There must be moderates in Hamas who are aware that any solution in the Middle East will require US intervention. Syria knows this and is waiting for the new [US] administration to re-establish communication with Israel. Syria “suspended” negotiations but did not say that it had ended them altogether. Iran also knows this, and is waiting for Obama’s arrival, and will greet him with a new Iranian president.

Propaganda does not feed anyone or satisfy hunger. The Palestinian cause must not be brought to an end, and this is the card that is being used by Iran and Syria to support their argument that they are the only two countries able [to fulfil this] either by providing a solution, or by spreading terror and instability. This may be an opportunity for Ismail Haniyeh or Mohamed Nazal [member of Hamas politburo], or even Khaled Mishal.
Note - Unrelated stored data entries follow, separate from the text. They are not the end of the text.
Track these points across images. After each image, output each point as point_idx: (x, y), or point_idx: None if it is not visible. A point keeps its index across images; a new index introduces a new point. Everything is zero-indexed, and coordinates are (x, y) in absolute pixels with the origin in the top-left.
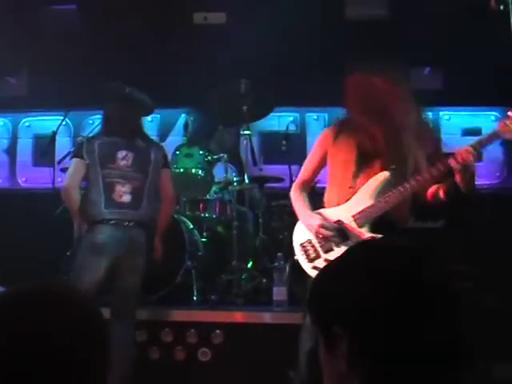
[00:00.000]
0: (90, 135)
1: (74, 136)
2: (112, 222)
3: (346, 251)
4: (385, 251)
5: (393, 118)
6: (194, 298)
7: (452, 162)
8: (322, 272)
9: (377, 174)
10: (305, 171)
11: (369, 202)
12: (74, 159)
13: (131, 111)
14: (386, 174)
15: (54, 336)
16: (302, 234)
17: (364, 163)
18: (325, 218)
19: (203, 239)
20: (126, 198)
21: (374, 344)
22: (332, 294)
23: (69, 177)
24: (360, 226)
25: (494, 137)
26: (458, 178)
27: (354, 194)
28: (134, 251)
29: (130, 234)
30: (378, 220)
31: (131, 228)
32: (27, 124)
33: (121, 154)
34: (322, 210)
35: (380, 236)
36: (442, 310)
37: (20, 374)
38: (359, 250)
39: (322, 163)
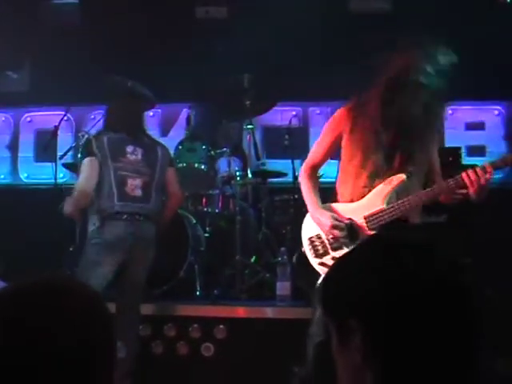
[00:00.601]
0: (95, 132)
1: (76, 131)
2: (125, 216)
3: (360, 244)
4: (398, 245)
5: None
6: (197, 292)
7: (466, 181)
8: (336, 265)
9: (393, 175)
10: (315, 153)
11: (381, 206)
12: (88, 158)
13: (134, 107)
14: (401, 177)
15: (57, 330)
16: (311, 228)
17: (383, 163)
18: (336, 214)
19: (206, 234)
20: (138, 192)
21: (388, 337)
22: (346, 287)
23: (87, 178)
24: (371, 229)
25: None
26: (471, 191)
27: (368, 193)
28: (146, 246)
29: (142, 229)
30: (389, 224)
31: (143, 222)
32: (29, 119)
33: (129, 148)
34: (333, 205)
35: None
36: (455, 304)
37: (23, 370)
38: (373, 243)
39: (335, 146)
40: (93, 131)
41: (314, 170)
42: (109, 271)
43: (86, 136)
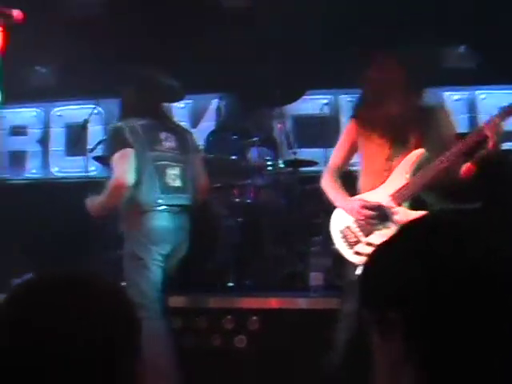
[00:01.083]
0: (123, 119)
1: (106, 124)
2: (168, 208)
3: (397, 232)
4: (437, 230)
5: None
6: (229, 284)
7: (488, 132)
8: (373, 256)
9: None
10: (335, 158)
11: (405, 180)
12: (126, 150)
13: (156, 94)
14: (421, 150)
15: (65, 331)
16: (339, 221)
17: (398, 146)
18: (364, 200)
19: (238, 225)
20: (178, 182)
21: (430, 329)
22: (385, 277)
23: (127, 171)
24: (399, 205)
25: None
26: (491, 144)
27: (389, 176)
28: (185, 238)
29: (183, 220)
30: (417, 197)
31: (183, 213)
32: (59, 113)
33: (163, 135)
34: (358, 196)
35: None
36: (498, 292)
37: (30, 371)
38: (410, 229)
39: (353, 149)
40: None
41: (335, 173)
42: (157, 267)
43: (115, 124)
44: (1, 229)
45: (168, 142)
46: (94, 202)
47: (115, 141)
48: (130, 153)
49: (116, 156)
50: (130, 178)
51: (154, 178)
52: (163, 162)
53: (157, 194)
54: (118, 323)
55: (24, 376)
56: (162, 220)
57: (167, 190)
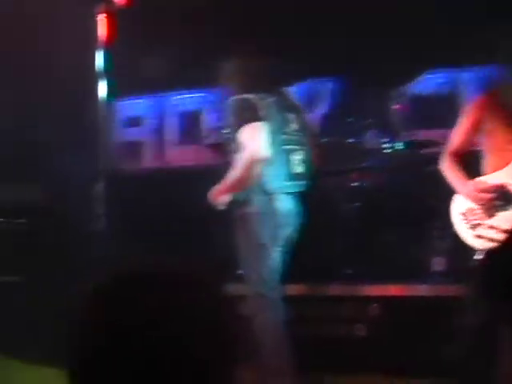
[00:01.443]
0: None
1: (220, 112)
2: (290, 194)
3: None
4: None
5: None
6: (348, 271)
7: None
8: (504, 243)
9: None
10: (456, 140)
11: None
12: (257, 123)
13: (273, 74)
14: None
15: (150, 320)
16: (461, 203)
17: None
18: (483, 183)
19: (356, 209)
20: (301, 168)
21: None
22: None
23: (262, 144)
24: None
25: None
26: None
27: None
28: (301, 223)
29: (301, 205)
30: None
31: (302, 198)
32: (173, 103)
33: (289, 115)
34: (479, 178)
35: None
36: None
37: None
38: None
39: (475, 131)
40: None
41: (455, 157)
42: (278, 253)
43: (243, 96)
44: (119, 219)
45: (293, 124)
46: (219, 186)
47: (245, 113)
48: (263, 126)
49: (247, 129)
50: (266, 151)
51: (281, 164)
52: (290, 147)
53: (282, 180)
54: (203, 322)
55: (106, 370)
56: (285, 202)
57: (292, 177)
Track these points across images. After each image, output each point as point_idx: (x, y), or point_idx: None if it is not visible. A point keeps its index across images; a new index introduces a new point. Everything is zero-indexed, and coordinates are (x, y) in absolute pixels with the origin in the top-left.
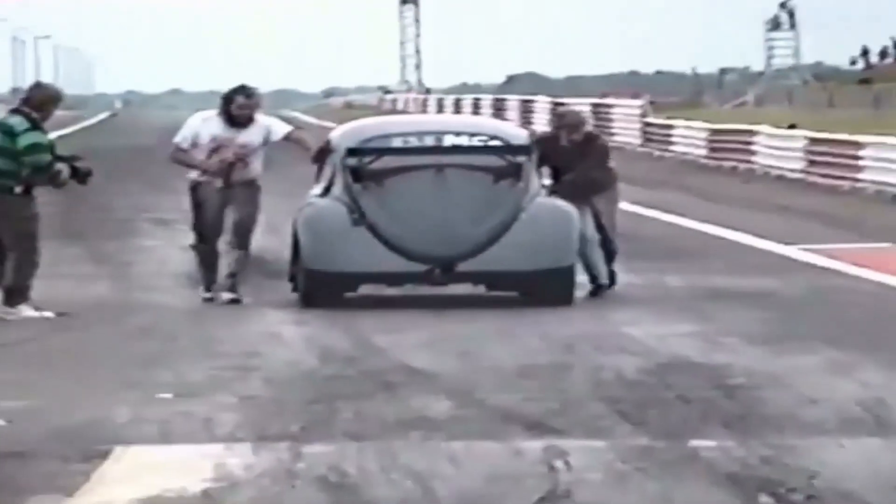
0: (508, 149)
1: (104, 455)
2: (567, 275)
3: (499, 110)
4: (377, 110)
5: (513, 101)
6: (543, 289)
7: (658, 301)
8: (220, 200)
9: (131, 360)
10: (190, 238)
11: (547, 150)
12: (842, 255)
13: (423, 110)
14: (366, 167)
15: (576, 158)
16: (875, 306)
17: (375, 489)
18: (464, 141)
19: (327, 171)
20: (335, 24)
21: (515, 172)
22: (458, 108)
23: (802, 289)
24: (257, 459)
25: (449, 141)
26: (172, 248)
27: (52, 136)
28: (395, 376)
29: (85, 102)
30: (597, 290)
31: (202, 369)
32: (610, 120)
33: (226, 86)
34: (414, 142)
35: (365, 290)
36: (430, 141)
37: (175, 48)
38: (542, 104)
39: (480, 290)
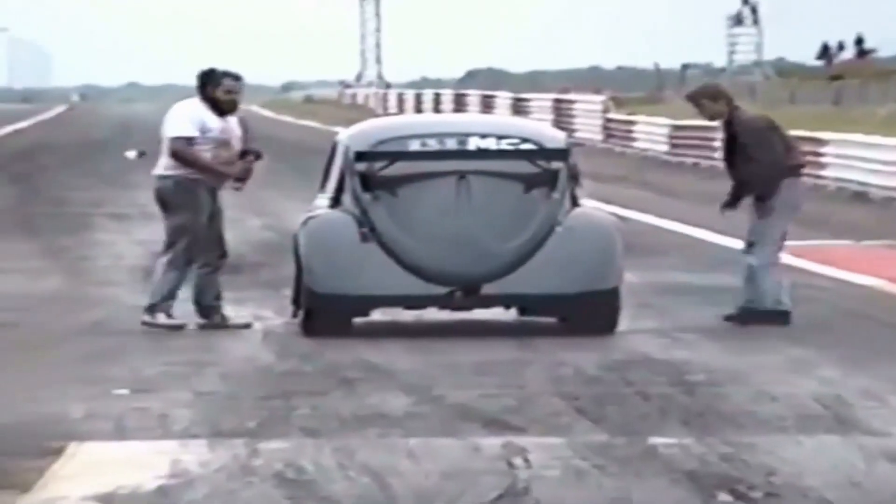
0: (542, 153)
1: (58, 451)
2: (611, 298)
3: (459, 105)
4: (337, 104)
5: (473, 97)
6: (583, 314)
7: None
8: (210, 209)
9: (86, 355)
10: (151, 248)
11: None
12: (803, 252)
13: (385, 105)
14: (377, 174)
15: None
16: (835, 303)
17: (332, 486)
18: (491, 144)
19: (333, 178)
20: (294, 18)
21: (550, 180)
22: (418, 103)
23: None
24: (213, 456)
25: (474, 144)
26: (128, 242)
27: (9, 129)
28: (352, 372)
29: (41, 96)
30: (739, 315)
31: (158, 365)
32: (571, 115)
33: (183, 79)
34: (433, 145)
35: (377, 314)
36: (452, 144)
37: (132, 42)
38: (503, 99)
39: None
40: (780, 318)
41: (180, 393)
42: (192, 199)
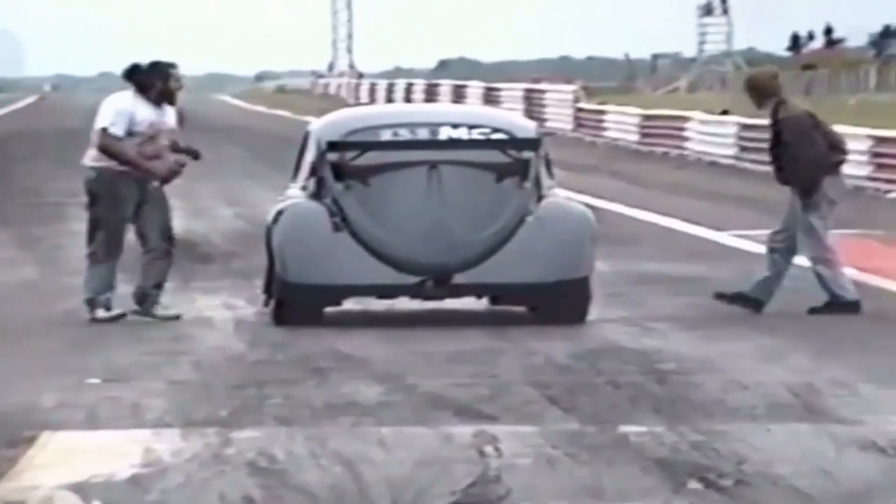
0: (514, 143)
1: (31, 441)
2: (581, 287)
3: (431, 95)
4: (310, 94)
5: (445, 86)
6: (554, 303)
7: None
8: (137, 199)
9: (60, 345)
10: (80, 243)
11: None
12: None
13: (356, 94)
14: (349, 164)
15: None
16: (805, 292)
17: (304, 474)
18: (463, 134)
19: (305, 168)
20: (267, 8)
21: (522, 170)
22: (390, 93)
23: (733, 274)
24: (186, 444)
25: (445, 134)
26: None
27: None
28: (324, 361)
29: (13, 86)
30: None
31: (131, 354)
32: (542, 105)
33: None
34: (405, 134)
35: (349, 303)
36: (423, 134)
37: (107, 31)
38: (474, 89)
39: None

The Palestinian people in Gaza are the ones who are dying and whose houses are being destroyed. All of those who demonstrated [for Gaza around the world] returned to their homes to sleep in their beds assured of their own security provided by their own country or the country that they live in. It is time for the children of Gaza to go [back] to school, wear clean and warm clothes, and eat fresh food. Peace is not a defeat, it is the future. The moderates within the Hamas movement must first pray to God to provide them with the wisdom and courage to take a bold decision to save their people. It was these people who elected Hamas on the basis that it would rescue the people from the corruption of Fatah, and provide them with a decent life, not embroil them in a disproportionate war. The Palestinians deserve national reconciliation.